Les écrits d’Anne de Jésus ont été traduits et publiés en français aux éditions du Carmel. Ils sont constitués de différents types de documents :
- déclarations à propos de sainte Thérèse de Jésus ou de fr. Luis de Léon
- récits de fondations de carmels (Grenade et Paris)
- rares poésies
- actes de gouvernement
- près de 90 lettres qui permettent de suivre sa vie
Voici la plus ancienne lettre alors que la surnommée « capitaine des prieures » a 33 ans. Pour mesurer la force de cette lettre savoureuse, il importe de donner quelques éléments de contexte. Anne de Jésus est alors prieure du monastère de Beas de Segura, à la fin de l’année 1578. Depuis trois ans, le carmel déchaussé est en période de crise et placé sous la surveillance des carmes « chaussés ». Le P. Juan Gutiérrez de la Magdalena est provincial des carmes chaussés de Castille entre 1576 et 1579 et ne ménage pas ses peines contre les fondations de la Mère Thérèse…

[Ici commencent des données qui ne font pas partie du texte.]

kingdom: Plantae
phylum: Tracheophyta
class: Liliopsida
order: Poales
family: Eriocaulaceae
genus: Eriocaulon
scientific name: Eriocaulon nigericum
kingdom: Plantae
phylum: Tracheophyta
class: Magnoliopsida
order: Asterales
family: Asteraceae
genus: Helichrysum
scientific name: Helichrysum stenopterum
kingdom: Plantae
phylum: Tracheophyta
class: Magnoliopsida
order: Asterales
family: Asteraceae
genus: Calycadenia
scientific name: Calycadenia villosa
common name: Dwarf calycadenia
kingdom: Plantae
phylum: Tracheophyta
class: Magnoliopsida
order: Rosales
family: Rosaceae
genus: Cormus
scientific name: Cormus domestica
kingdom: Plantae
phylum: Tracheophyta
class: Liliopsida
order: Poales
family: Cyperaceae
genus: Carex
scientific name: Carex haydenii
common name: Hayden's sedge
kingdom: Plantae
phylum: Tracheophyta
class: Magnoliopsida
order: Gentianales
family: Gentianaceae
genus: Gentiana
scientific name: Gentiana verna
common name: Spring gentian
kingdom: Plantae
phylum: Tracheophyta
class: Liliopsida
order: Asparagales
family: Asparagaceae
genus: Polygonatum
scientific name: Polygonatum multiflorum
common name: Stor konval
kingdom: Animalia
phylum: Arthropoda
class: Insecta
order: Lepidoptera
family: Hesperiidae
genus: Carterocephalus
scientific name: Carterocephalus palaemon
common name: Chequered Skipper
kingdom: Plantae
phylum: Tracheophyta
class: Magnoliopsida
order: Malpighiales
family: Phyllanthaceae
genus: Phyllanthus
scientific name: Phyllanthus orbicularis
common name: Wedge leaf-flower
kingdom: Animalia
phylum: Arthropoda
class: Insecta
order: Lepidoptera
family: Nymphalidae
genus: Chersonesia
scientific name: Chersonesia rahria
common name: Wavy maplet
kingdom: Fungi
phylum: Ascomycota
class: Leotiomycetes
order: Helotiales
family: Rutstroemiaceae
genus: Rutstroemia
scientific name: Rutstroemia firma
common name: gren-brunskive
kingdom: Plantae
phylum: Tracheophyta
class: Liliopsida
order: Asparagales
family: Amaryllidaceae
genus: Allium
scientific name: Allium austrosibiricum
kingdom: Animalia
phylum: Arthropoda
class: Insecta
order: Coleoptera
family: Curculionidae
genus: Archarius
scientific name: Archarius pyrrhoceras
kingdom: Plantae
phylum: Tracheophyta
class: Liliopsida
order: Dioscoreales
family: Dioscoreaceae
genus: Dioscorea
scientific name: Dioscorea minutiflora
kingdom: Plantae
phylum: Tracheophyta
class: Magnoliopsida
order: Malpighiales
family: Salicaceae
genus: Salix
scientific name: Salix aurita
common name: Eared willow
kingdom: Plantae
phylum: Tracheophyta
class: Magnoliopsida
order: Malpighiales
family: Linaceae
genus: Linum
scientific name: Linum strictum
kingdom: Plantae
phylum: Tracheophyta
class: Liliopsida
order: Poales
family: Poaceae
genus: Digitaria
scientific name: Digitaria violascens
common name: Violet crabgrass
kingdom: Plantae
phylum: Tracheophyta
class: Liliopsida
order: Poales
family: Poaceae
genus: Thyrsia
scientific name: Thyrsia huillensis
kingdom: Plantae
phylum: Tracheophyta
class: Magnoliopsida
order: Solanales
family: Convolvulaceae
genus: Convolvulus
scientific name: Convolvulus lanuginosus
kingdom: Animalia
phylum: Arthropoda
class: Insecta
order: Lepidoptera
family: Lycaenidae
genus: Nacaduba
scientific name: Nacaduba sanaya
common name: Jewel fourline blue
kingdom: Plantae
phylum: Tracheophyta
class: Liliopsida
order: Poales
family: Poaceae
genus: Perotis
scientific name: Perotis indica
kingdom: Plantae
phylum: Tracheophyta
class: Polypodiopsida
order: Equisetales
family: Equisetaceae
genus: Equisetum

Il écrit à la prieure de Beas qu’il va venir faire la visite canonique comme provincial puisque les Déchaux et Déchaussées viennent d’être mis par le Nonce sous le gouvernement des Provinciaux Chaussés. Dans cette lettre, il invitait aussi la branche dissidente des carmélites déchaussées à revenir au « tronc » des Carmes.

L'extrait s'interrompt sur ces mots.